Поэтому было бы заблуждением поддаться первому впечатлению и увидеть в полетных снимках Масуямы освобождение человеческого зрения от законов параллакса, возвышение его до трансцендентной, бестелесной, вневременной – словом, божественной позиции технического зрения. На деле пристальный взгляд на свойственное этим снимкам искажение пространственной протяженности и линий перспективы приводит к прямо противоположным выводам: здесь инсценировано не что иное, как невозможность освободить человеческое зрение и его технические протезы от материальной природы времени, движения и телесности. Вместо того чтобы превозносить камеру как инструмент, позволяющий зрителю преодолевать привычный пространственно-временной порядок, полетные фотографии Масуямы, в сущности, со всей наглядностью показывают, что ни человеческий глаз, ни технические средства никогда не смогут подавить, уменьшить или искоренить динамику параллаксного видения. Как бы сильно летчикам ни хотелось избавиться от налагаемых телесным зрением ограничений, снимки Масуямы демонстрируют: на каком бы расстоянии ни находился рассматриваемый объект от наблюдателя, гравитация тела последнего и его движения все равно играют важную роль в построении перспективы взгляда.

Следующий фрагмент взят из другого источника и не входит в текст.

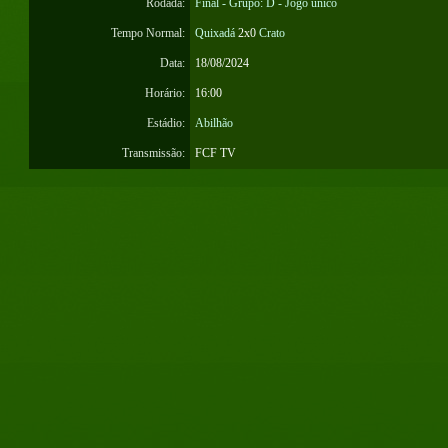
Rodada:
Final - Grupo: D - Jogo único
Tempo Normal:
Quixadá
2x0
Crato
Data:
18/08/2024
Horário:
16:00
Estádio:
Abilhão
Transmissão:
FCF TV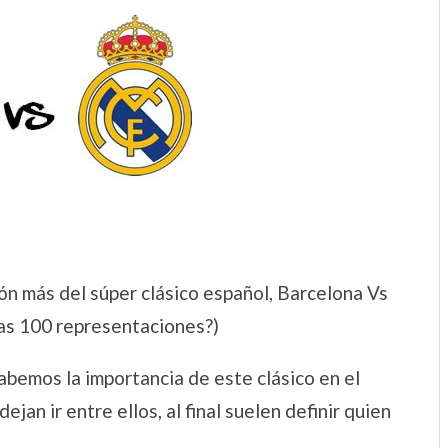
ión más del súper clásico español, Barcelona Vs
las 100 representaciones?)
abemos la importancia de este clásico en el
an ir entre ellos, al final suelen definir quien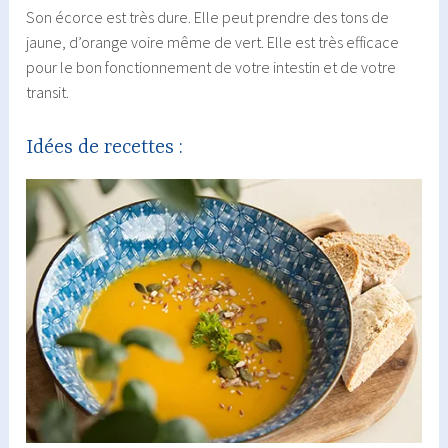
Son écorce est très dure. Elle peut prendre des tons de
jaune, d’orange voire même de vert. Elle est très efficace
pour le bon fonctionnement de votre intestin et de votre
transit.
Idées de recettes :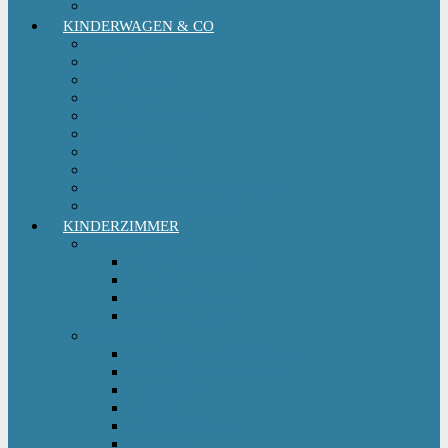
Kinderfahrradsitz
KINDERWAGEN & CO
Babytrage
Buggy
Kinderwagen
Sportwagen
Retro Kinderwagen
Tragetuch
Wickeltasche
Wickelrucksack
Zwillings & Geschwisterwagen
Kinderfahrradanhänger
KINDERZIMMER
Babyschlafsack
Ganzjahresschlafsack
Pucksack
Sommerschlafsack
Winterschlafsack
Solo Möbel
Babywippe & Babyschaukel
Babywiege I Beistellbett
Babybetten
Hochstuhl
Hochbett Kinder
Kinderbett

Ил. 3.9. Хироюки Масуяма. Маттерхорн (2004). Изображение © Хироюки Масуяма, собственность художника.
Рифмуясь с рассуждениями Жижека, соседство линейного и искривленного на этих фотографиях не только подтверждает неизбежность параллакса, но и, что важно, помещает наблюдателя и объект наблюдения – вопреки различиям в масштабе и временных регистрах, в которых они существуют – в пространство одного и того же снимка. Взгляд зрителя оказывается вписан в сам предмет наблюдения – возносящийся горный ландшафт, а горы представлены как объект, устремляющий на нас ответный взгляд. Мы находимся в снимке в той же степени, в какой и снимок – запечатленные на нем горы – находится в нас. Таким образом, кажущееся внечеловеческим бытие и становление во времени горного ландшафта вливается темпоральность наблюдателей и придает новую форму, а рождаемая в полете траектория камеры позволяет наблюдать глубокую историю геологических образований, недоступную человеческому зрению.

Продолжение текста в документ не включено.